There’s a New Mr. Yen in Town

Jerome Powell is Mr. Yen. He has been for some time, but it has taken a while for the world to catch on.

This is a simplified version of the narrative that emerged after the Japanese currency fell through another big round number — this one being 160 per dollar. You would think Japan has no agency and that something that should have been apparent all year has suddenly come into view: The biggest driver of the yen’s depreciation in 2024 is the yawning gap in interest rates between Japan and the US. Even stray yen bulls stake much on the Federal Reserve, which Powell leads, reducing borrowing costs later this year.

That the yen’s fluctuations owe a great deal to Washington shouldn’t be a revelation. Bets on American rates have been the dominant force in the $7.5 trillion-a-day currency market for at least two years. The yen isn’t the only one to suffer, but the retreat has been remarkable. It’s down more than 12% against the greenback this year; the next biggest loser is the Thai baht with a drop of 7%. Watching when the Japanese government will next intervene to cushion the slide has become secondary to guessing how the yen will react to key US data, such as the Fed’s preferred gauge of inflation.
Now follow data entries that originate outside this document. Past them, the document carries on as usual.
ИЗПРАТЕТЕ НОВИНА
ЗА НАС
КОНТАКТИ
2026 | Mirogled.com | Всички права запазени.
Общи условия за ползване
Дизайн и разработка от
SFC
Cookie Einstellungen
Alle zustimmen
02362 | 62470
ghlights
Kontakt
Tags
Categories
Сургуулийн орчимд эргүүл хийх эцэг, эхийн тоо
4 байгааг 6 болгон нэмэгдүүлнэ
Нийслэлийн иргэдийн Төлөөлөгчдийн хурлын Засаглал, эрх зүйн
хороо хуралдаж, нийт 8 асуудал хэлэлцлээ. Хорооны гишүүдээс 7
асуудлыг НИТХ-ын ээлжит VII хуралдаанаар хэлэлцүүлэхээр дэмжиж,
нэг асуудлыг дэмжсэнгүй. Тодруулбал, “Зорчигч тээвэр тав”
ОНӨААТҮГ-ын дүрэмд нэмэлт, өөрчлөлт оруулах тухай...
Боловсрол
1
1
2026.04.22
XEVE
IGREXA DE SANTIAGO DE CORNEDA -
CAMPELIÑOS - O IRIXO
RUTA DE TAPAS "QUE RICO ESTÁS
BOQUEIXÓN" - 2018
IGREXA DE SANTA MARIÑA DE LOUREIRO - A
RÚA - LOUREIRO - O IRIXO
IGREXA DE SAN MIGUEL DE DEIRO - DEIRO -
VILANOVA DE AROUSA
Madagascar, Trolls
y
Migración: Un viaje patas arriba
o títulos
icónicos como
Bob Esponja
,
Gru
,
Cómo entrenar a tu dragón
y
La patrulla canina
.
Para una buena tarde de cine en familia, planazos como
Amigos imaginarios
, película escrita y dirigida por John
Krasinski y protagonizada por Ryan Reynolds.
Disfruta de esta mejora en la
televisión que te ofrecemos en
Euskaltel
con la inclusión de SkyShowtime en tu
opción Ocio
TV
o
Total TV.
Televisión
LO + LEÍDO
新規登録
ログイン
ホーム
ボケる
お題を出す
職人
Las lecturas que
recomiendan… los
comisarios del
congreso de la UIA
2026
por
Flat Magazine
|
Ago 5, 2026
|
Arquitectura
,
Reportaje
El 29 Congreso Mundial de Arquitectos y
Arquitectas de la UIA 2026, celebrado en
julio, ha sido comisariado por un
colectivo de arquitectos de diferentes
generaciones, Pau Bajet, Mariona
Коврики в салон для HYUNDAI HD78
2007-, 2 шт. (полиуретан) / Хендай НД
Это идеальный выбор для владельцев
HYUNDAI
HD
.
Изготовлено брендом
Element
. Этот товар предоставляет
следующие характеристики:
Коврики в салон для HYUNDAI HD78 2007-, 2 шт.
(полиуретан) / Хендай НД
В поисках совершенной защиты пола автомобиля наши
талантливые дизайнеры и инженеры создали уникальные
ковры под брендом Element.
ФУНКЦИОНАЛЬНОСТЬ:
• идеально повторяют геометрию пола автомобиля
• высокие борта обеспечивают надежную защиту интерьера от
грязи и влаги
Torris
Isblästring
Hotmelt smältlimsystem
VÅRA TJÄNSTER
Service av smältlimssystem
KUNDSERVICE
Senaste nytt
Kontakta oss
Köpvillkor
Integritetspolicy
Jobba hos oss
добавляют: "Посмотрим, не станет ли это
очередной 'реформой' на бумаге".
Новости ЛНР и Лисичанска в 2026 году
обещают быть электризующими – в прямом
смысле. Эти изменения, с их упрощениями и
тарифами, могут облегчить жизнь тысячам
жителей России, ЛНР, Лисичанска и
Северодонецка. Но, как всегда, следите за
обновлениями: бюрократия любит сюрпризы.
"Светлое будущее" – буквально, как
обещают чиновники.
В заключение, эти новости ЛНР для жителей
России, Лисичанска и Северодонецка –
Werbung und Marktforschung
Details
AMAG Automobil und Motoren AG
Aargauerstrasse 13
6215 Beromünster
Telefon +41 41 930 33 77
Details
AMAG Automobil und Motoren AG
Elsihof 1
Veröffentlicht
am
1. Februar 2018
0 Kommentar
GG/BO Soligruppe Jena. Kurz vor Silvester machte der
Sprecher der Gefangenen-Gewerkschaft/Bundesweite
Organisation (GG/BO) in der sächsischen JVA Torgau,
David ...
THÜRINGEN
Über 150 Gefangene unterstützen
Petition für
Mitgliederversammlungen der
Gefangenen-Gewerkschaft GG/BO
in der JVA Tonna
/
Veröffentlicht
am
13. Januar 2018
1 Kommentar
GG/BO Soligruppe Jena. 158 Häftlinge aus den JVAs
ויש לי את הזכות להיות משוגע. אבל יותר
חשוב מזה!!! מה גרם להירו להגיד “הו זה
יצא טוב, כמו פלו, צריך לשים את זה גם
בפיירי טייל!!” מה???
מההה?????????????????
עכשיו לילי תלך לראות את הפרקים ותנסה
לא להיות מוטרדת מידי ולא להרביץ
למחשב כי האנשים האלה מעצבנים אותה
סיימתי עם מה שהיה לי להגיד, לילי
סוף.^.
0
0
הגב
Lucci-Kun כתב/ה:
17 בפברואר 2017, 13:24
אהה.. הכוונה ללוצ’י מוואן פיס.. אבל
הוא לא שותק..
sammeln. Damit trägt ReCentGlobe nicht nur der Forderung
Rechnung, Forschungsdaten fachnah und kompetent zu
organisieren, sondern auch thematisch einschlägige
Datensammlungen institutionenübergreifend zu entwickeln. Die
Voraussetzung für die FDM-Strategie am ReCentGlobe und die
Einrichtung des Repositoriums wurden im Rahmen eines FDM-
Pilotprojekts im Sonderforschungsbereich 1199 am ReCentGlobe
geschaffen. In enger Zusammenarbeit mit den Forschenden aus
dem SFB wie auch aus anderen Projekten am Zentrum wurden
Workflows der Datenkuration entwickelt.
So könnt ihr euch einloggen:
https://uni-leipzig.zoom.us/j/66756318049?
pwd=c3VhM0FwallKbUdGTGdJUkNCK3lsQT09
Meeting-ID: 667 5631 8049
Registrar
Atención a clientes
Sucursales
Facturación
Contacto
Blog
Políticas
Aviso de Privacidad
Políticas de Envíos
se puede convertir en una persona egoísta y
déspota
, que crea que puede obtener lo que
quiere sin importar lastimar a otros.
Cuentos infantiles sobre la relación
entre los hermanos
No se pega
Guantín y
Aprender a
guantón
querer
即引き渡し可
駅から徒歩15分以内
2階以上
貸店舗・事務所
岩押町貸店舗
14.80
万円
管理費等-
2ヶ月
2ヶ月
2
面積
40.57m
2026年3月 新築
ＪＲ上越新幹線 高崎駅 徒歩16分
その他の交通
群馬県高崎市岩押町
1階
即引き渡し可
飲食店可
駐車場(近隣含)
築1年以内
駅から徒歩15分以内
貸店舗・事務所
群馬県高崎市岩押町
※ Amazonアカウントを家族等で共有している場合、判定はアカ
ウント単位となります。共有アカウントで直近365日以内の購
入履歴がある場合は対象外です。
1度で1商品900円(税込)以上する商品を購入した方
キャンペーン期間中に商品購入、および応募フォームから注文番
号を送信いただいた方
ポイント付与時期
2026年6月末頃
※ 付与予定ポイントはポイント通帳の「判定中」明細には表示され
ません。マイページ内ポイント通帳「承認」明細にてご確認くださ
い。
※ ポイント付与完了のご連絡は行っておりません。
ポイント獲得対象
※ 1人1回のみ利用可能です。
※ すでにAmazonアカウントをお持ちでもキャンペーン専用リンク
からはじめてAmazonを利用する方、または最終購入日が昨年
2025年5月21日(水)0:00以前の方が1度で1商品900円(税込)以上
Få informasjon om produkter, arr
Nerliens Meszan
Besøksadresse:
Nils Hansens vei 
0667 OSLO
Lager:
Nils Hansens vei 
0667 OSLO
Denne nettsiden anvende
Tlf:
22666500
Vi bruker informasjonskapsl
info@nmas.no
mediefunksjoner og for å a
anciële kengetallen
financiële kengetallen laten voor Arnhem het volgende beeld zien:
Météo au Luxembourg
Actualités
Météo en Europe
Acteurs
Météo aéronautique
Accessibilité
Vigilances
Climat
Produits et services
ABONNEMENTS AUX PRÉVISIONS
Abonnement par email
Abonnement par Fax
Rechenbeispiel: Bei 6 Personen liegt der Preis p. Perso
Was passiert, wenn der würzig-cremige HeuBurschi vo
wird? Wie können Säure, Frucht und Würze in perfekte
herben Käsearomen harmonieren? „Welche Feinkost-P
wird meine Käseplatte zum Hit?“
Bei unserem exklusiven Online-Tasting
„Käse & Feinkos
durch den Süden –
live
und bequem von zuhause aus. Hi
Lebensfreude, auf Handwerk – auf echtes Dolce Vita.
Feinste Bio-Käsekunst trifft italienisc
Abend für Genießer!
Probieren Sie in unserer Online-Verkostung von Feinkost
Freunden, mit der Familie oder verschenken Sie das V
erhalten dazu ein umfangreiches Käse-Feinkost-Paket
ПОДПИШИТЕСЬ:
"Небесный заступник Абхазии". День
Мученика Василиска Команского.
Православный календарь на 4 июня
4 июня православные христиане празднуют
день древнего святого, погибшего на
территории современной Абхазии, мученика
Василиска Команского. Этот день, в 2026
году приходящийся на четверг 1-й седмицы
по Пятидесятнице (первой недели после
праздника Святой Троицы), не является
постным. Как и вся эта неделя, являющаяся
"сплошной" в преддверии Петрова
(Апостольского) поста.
Viewed this way, whatever happens in Tokyo is of little importance. Atsushi Mimura, who is set to become the top FX official in July, might as well not bother. And Kazuo Ueda, the Bank of Japan governor, is a bit player. This is an exaggeration, of course, but the tone of news stories this week has been one of surrender — or futility. For months, people pinned hopes for a yen rebound on the BOJ ending its negative rate policy.